The PSA said the printable digital ID will be pilot tested during the second half of 2022, for roll out in October. The mobile version will be made available before this year ends.
“The PSA will still continue to prioritize low-income individuals as we roll out the printable version of the digital ID. This will immediately allow better access to more financial and social protection services through the provision of a free valid proof of identity while waiting for their physical ID,” National Statistician Dennis Mapa said.
“The digital PhilID will have the same functionality and validity as the physical ID. It will allow registrants to enjoy the benefits of the PhilID as the PSA fast-tracks the printing and delivery of physical cards. The digital ID, particularly its printable format, contains a security feature that it shares with the physical ID. It has a unique digital signature through its QR code that can be used for authentication,” the PSA said.

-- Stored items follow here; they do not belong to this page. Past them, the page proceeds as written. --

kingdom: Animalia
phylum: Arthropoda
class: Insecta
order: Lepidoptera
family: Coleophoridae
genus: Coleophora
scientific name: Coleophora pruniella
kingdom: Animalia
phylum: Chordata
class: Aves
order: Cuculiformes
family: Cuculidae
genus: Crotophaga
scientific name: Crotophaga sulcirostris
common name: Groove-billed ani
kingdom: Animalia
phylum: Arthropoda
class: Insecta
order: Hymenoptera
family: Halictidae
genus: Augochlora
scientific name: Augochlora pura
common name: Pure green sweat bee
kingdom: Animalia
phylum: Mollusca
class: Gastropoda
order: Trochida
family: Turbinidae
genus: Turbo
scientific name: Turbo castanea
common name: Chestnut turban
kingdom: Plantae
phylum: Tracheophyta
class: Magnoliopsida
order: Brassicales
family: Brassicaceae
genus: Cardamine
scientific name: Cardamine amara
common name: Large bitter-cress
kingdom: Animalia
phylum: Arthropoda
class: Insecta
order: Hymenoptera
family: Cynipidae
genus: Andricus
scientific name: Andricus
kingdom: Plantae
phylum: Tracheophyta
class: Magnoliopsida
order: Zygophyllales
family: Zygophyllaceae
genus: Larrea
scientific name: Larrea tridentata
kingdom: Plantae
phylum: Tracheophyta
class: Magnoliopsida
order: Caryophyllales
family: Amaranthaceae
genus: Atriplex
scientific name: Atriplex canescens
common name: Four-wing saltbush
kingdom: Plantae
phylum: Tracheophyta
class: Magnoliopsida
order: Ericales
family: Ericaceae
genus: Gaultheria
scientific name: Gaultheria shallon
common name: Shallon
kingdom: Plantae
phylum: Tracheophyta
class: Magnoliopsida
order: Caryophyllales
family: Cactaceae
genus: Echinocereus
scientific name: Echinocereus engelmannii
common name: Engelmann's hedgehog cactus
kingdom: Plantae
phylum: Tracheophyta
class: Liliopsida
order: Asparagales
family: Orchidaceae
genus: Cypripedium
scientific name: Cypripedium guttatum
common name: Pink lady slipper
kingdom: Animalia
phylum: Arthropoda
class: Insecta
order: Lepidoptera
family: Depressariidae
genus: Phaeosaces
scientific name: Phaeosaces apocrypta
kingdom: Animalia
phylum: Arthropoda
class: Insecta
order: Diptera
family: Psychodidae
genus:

Besides the financial inclusion push, Diokno said digitalization will also enhance tax collections at the bureaus of Customs (BOC) and of Internal Revenue (BIR), the country’s two biggest revenue agencies.
“Tax administration and policy also have an important part to play in supporting the digitalization of our government systems, and promoting a regime that rewards innovation. The BIR and the BOC are fast-tracking the full digitalization of our revenue systems to increase our tax effort,” Diokno said.
“In recent years, taxpayers have been shifting to online payment channels, making it easier, safer and less burdensome for individuals and businesses to transact with our revenue agencies,” Diokno added.
Last week, Diokno said he urged Internal Revenue Commissioner Lilia Guillermo to “collect taxes efficiently and fairly” through digitalization, as it removes discretion. New Customs Commissioner Yogi Filemon Ruiz this week said one of Marcos’ marching orders to him was to fully automate and modernize processes in the country’s 17 ports.
The Marcos administration was turning to digitalization of tax collection as the President and Diokno had been cold to the previous administration’s pitch for new or higher taxes to repay ballooning debts and narrow the wider budget deficit wrought by the pandemic.